GitaChapter 11Verse 44

Gita 11.44

Vishvarupa Darshana Yoga

तस्मात्प्रणम्य प्रणिधाय कायं प्रसादये त्वामहमीशमीड्यम् । पितेव पुत्रस्य सखेव सख्युः प्रियः प्रियायार्हसि देव सोढुम् ॥

tasmāt praṇamya praṇidhāya kāyaṁ prasādaye tvām aham īśam īḍyam | piteva putrasya sakheva sakhyuḥ priyaḥ priyāyārhasi deva soḍhum ||

In essence: Prostrating fully, I beg Your grace - please bear with my offenses as a father with a son, a friend with a friend, a lover with the beloved.

A conversation between a seeker and guide to help you feel this verse deeply

Sadhak-Guru Dialogue

Sadhak: "I've said and thought such casual, even irreverent things about God over the years. Now I'm afraid to approach. How can I face the Divine knowing my past?"

Guru: "Did your parents never forgive your childhood rudeness?"

Sadhak: "Of course they did. I was a child. I didn't know better."

Guru: "And from the Divine's perspective, you were - and still are - a child. Even Arjuna, the great warrior, the companion of God himself, approached with this very fear. Yet notice: he didn't run away from Krishna after seeing the terrible form. He ran toward Him, prostrating."

Sadhak: "But I've consciously doubted, consciously mocked. That's different from childish ignorance."

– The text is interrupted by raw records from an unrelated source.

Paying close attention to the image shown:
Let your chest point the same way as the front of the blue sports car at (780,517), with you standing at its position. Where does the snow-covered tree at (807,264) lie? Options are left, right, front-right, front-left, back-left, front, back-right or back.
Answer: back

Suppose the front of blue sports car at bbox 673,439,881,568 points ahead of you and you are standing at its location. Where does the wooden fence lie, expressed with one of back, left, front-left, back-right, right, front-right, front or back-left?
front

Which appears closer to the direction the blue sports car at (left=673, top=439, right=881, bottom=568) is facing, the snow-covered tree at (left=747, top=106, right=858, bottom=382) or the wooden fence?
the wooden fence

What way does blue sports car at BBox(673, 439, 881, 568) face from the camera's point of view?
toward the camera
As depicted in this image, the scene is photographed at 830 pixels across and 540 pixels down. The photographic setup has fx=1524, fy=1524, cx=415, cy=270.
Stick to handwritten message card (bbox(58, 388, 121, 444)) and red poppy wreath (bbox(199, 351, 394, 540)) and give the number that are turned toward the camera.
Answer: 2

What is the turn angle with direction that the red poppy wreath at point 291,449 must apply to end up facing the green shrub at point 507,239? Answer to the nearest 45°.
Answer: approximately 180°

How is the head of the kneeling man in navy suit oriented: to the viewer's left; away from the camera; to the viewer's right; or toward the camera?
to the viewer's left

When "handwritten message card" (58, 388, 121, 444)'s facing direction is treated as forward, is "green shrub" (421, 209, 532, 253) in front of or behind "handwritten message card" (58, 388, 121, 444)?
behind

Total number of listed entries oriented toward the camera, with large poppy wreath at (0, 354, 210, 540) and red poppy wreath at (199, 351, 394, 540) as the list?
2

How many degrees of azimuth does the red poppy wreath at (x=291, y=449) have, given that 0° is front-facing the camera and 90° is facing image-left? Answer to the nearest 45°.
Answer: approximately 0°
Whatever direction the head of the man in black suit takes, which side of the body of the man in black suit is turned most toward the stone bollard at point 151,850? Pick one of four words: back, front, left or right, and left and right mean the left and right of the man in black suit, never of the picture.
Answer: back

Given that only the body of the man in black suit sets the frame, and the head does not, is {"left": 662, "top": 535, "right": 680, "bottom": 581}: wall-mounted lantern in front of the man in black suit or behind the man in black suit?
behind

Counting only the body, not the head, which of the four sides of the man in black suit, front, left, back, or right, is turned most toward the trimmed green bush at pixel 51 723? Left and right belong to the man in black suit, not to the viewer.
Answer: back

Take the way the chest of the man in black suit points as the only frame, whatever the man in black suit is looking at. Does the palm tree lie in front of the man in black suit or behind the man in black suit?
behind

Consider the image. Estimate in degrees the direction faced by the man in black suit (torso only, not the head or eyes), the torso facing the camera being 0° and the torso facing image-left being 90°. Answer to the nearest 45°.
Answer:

Guru: "Is it? A teenager's rebellion seems conscious to the teenager, but a parent sees it as a phase of growth. Your doubts and mockery - were they really from a place of full knowledge, or from pain, confusion, unmet expectations? Even your worst irreverence was the cry of a child who felt abandoned by a Parent they secretly longed for."

Sadhak: "So I just... prostrate and ask forgiveness?"

Guru: "Not 'just.' You prostrate with your whole being - body, mind, heart. You acknowledge without excuses. And then you trust. The verse says 'arhasi soḍhum' - You are worthy of bearing this. Arjuna appeals to Krishna's capacity to forgive, not his own worthiness to be forgiven. That's the shift: from my unworthiness to Your worthiness."

Did this resonate with you? Share it with someone who needs to hear this.

🌅 Daily Practice

🌅 Morning

Full prostration: If possible, perform one full-body prostration (ashtanga pranam or sajda) in the morning. Not as mere ritual, but as Arjuna did - acknowledging past offenses, seeking grace for the day ahead. If physical prostration isn't possible, mentally imagine your entire being touching the Divine's feet.

☀️ Daytime

Three-relationship awareness: Through the day, notice which relationship with the Divine feels most natural in different moments. In confusion, perhaps the parent-child relationship (seeking guidance). In joy, perhaps the friend relationship (sharing happiness). In beauty or love, perhaps the beloved relationship (feeling drawn toward the beautiful). Let yourself flow between these without judgment.

🌙 Evening

Forgiveness request: Before sleep, mentally review any moment you spoke or thought irreverently about the Divine, life, or existence itself. Without guilt, simply offer: 'Bear with me. I am still learning who You are.' Feel the tolerance of an infinite Parent, Friend, and Beloved who has witnessed all your lifetimes and still awaits your recognition.

Common Questions

Isn't it inappropriate to relate to God as friend or beloved? Shouldn't we maintain reverent distance?
Different traditions emphasize different relationships, but the Gita explicitly validates multiple approaches. The very fact that Arjuna mentions all three - father (reverent), friend (intimate), beloved (passionate) - shows that devotion can flow through any genuine emotional channel. God is not diminished by intimacy; He is glorified by the variety of ways hearts can approach Him. A father who is only feared is not fully known; a friend who is only worshipped is not truly befriended. Love requires closeness, and closeness invites informality.
If Arjuna had to ask forgiveness, does this mean his earlier behavior was actually sinful?
Not sinful in the sense of moral transgression, but inappropriate given the reality he didn't know. Before the vision, Arjuna treated Krishna as an exceptional human friend - appropriate behavior if that's what Krishna was. After the vision, that treatment is revealed as inadequate, like calling your king by a nickname in public after discovering he's royalty. The request for forgiveness isn't about guilt but about recalibrating the relationship to match reality. Arjuna's 'offenses' were innocent, but the relationship must now deepen.
Why does Arjuna 'prostrate his body' - isn't mental surrender enough?
Body and mind are not separate. Arjuna's body was trembling with fear - that fear needed physical expression of surrender to resolve. Also, prostration involves the ego-center (the head) touching the ground, symbolizing the ego surrendering to what it cannot comprehend. Mental surrender without bodily expression often remains abstract; the body needs to participate in what the mind decides. This is why physical practices (prostrations, mudras, asanas) are part of all spiritual traditions - they ground mental intentions in physical reality.